Il punto forte di Blood Mountain (2006) è la lenta ballata strumentale di matrice progressive Pendulous Skin, che ospita il tastierista dei Mars Volta Ikey Owens. Le dieci canzoni più corte mostrano principalmente un'acquisita maturità e una migliore produzione. L'impatto delle due chitarre e il drumming acrobatico di Brann Dailor si equilibrano a vicenda, iniettando potere nell'intelligenza e viceversa. Capillarian Crest, The Wolf is Loose e Crystal Skull stipano in singole canzoni un numero impressionante di idee. Ma è lo strumentale di stampo jazzcore Bladecatcher che porta la band al di sopra della massa del prog-metal.

Call of the Mastodon (2006) è un'antologia delle loro prime registrazioni, include Lifesblood (2001).
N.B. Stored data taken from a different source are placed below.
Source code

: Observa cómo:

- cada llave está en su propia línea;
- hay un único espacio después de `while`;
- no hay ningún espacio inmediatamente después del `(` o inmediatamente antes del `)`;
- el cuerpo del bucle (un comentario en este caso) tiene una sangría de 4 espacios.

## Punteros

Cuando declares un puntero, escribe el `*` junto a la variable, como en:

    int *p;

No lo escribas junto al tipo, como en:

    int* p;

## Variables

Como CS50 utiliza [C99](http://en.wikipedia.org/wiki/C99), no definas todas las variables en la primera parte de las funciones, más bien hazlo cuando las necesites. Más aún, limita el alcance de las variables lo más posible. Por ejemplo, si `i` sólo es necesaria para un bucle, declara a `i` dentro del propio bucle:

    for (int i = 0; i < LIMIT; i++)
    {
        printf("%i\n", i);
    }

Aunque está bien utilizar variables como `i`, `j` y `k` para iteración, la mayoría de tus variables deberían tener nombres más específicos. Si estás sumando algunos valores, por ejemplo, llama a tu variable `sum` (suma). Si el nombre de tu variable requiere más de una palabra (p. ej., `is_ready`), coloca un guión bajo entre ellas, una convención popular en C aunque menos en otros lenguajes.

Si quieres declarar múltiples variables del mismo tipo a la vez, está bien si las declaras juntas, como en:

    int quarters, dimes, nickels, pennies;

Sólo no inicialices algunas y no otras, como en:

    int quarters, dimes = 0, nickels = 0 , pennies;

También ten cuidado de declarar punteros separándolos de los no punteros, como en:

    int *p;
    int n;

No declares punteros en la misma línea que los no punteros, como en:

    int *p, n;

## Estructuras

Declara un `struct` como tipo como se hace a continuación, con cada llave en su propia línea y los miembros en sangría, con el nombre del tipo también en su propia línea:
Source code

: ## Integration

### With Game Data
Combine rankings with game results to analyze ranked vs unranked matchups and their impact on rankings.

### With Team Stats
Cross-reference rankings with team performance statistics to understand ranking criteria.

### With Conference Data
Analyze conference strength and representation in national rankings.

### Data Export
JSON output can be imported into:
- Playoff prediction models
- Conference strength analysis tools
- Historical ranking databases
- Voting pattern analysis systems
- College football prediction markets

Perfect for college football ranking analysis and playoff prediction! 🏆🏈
A wider range of vocals and a stronger melodic talent surfaced on Crack The Skye (Reprise, 2009), which at times sounds like an emocore crossover album (Oblivion, Quintessence), and sometimes a progressive-rock album (the magniloquent Divinations, the 10-minute jam The Czar that propels a languid hymn), sometimes even bordering on pop-metal (Crack the Skye). The 13-minute The Last Baron is emblematic of how confused and unrealistically ambitious these Mastodon can be: swinging between speed-metal and arena-pop, the piece is practically devoid of any emotion, meaning or purpose. There is very little that is "technical" about Mastodon's music at this point. They are closer to Dream Theater than their fans are willing to admit.

The Hunter (2011) contains their most radio-friendly song ever, Curl of the Burl (nothing but classic hard rock of the 1970s), and a close second, Creature Lives (a latter-day Pink Floyd-ian ballad), signaling a further shift towards the arena. It marked an impressive sell-out, hailed a the non-metal crowd that figured Spectrelight (sung by Neurosis' Scott Kelly) was furious.